Rod Stewart reached Malmo, with a show that right soon and very clearly presented himself as a traveling salesman from Las Vegas. Well, it was noticeable that for a while was stationary in Vegas: the decor, lavish listings, attitude and lightweight hollow luxury but luxury nonetheless.
it’s a mighty long way down rock’n’roll , which Ian Hunter sang when Rod Stewart was the first of many peaks in his career, but also a flashy Las Vegas show has its spots. And patchy, this was very good.
We start there – just where his voice, his understanding of a song denominations and his ability to quite apart from the size of the audience and white sprawling expectations manages to get into the heart of a worn song and give it immediate lifesaving. We begin with his shooting Etta James’ I’d rather go blind “, itself a cover of his very fine recording of 1972.
The program was it just for a change of clothes and a breathing space in which the latter was certainly the most important. His grant was a little more cautious than usual, which gave him the ability to both feel for and creating dynamics without too much fanfare. He took liberties with the melody and rhythm; he circulated around the melody that everybody knows inside and out, he conditioned phrase with style and Fakt term, a sense of risk. He sang with a warmth and empathy that no soul can live without. He was a brilliant moment.
And it was contagious. Saxophonist surprised with a “Look Who’s Talking” torques, after spending most of the evening mostly just visited in his tenor sax.

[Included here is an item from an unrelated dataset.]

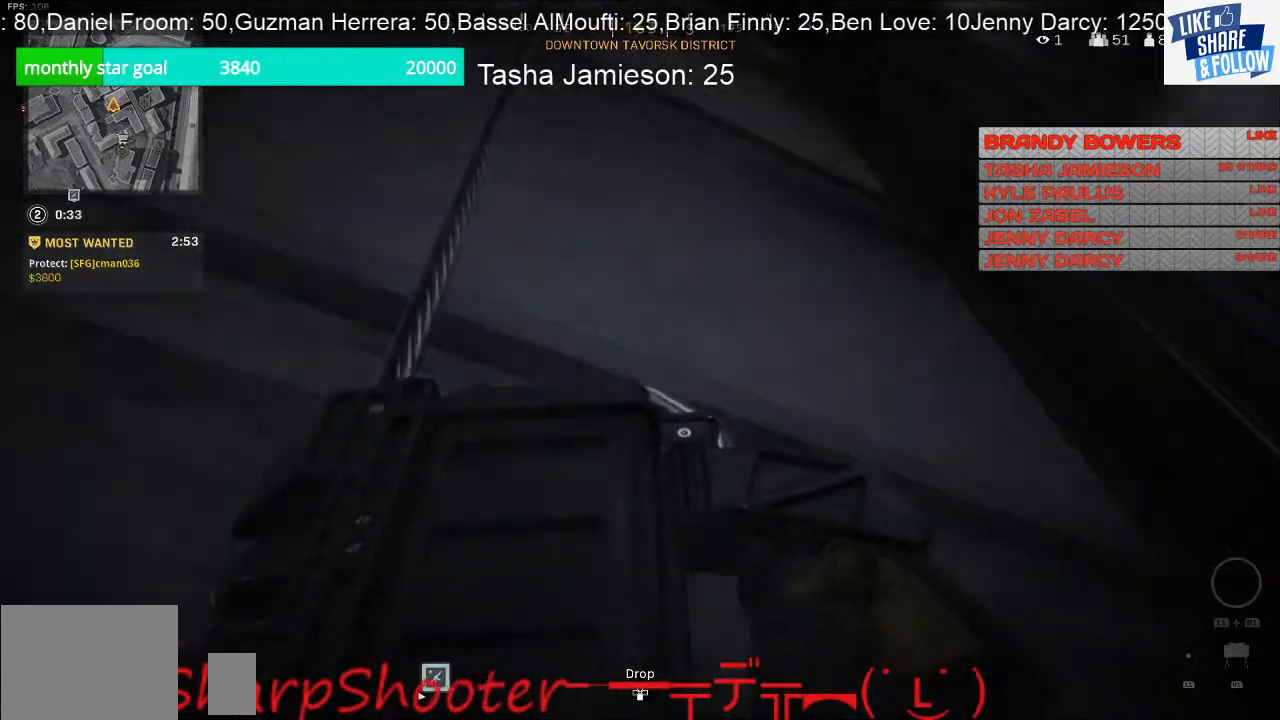
{"buttons": [], "left_stick": "center", "right_stick": "up", "events": []}
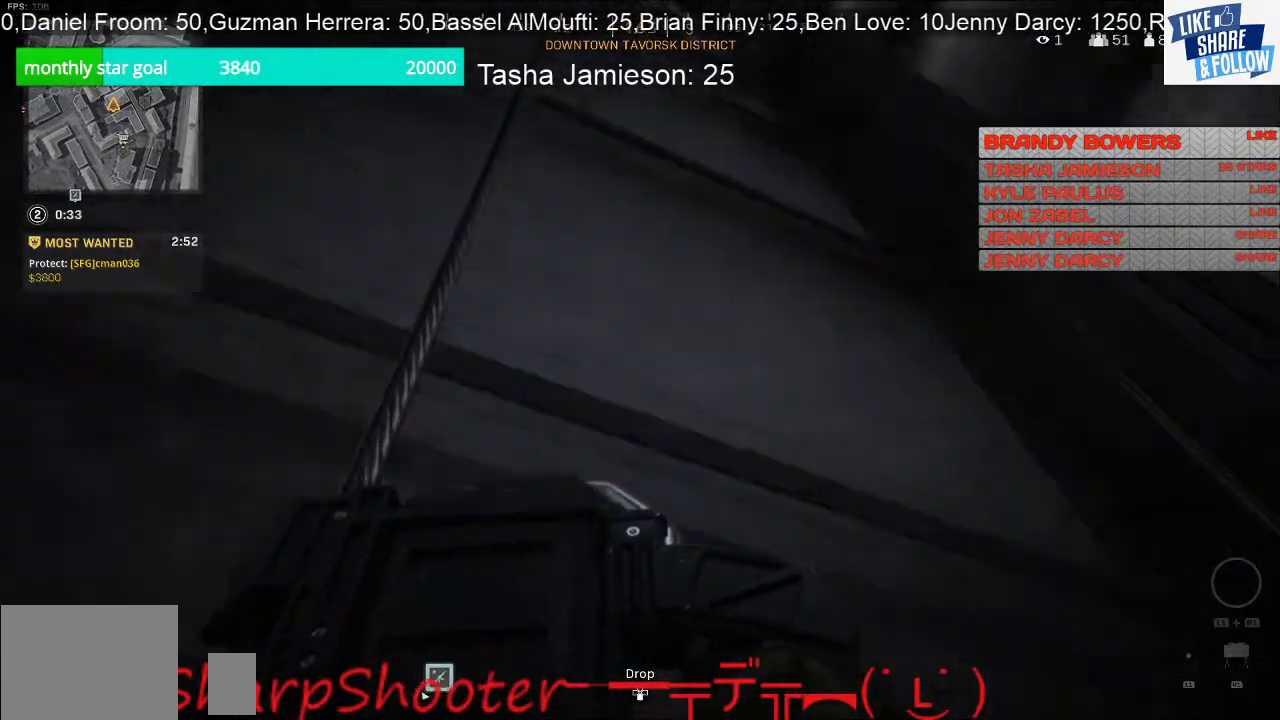
{"buttons": [], "left_stick": "center", "right_stick": "up", "events": []}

The idea was unabashedly hitcentrerat ; we got most of the songs were waiting. Though surprisingly, many of these turn out to be stompiga anthems with the British folk somewhere in the bottom. “Rhythm of My Heart” is the right pompous, but it was the new tjo-and-tjimmiga “Love is” that everything really capsized.
The type of songs can be presented with a chipped and drunken charm, it where as Neil Young called “Ragged Glory”, otherwise it just becomes hejigt. More like Rods threadbare hairdresser, less like paint his Rolls-Royce. By “Ooh la la”, he and the band pretty close, but quite often featured folk rock band instead of the plinth – completely free of it we rock romantic call “soil”. Also, when the two violin players in the middle of “Forever young” tally up in a jig music sounds as if we are on WORKOUT.
Rod himself was of course to some extent just that: on a workout. In the evening both rock’n’roll numbers, he devoted more energy to kick the ball to the audience than to sing. Clean distraction, of course: he fixes not quite where they apply and oborstat cocky top notes of “Stay With Me” and “Hot legs”. And so it may well be; we have them all grow up.
With “Tonight’s the night”, he took note of this. Instead of imitating the intolerable, self-conscious youth who flaker out in the original he adopted something much more sophisticated. Unfortunately, do not vote for it; it floated right properly. Urbane at that desaturate crying innings charming way – think Bryan Ferry – he will not, he’s too mischievous for that.
The mischievous arrived in the new wave / disco pop “Young Turks”, tonight’s best in the bag. But there’s no getting away from that evening’s best songs all of them were ballads. With Cat Stevens’ The First Cut Is The Deepest “, performed with the band near the edge of the stage, suddenly put it all together. He sang his prayerful “I’ll try to love again, but I know …” as if he had to fight with every tone and every word, but he overcame the obstacles – which is the whole point. Here, too, he was an excellent soul vocalist.
Even better: Van Morrison’s “Have I told you Lately That I Love You” was the voice velvet and sandpaper in perfect proportions. Again reminded you of how Rod Stewart can provide the most worn-out phrases and mannerisms sense. A big effort.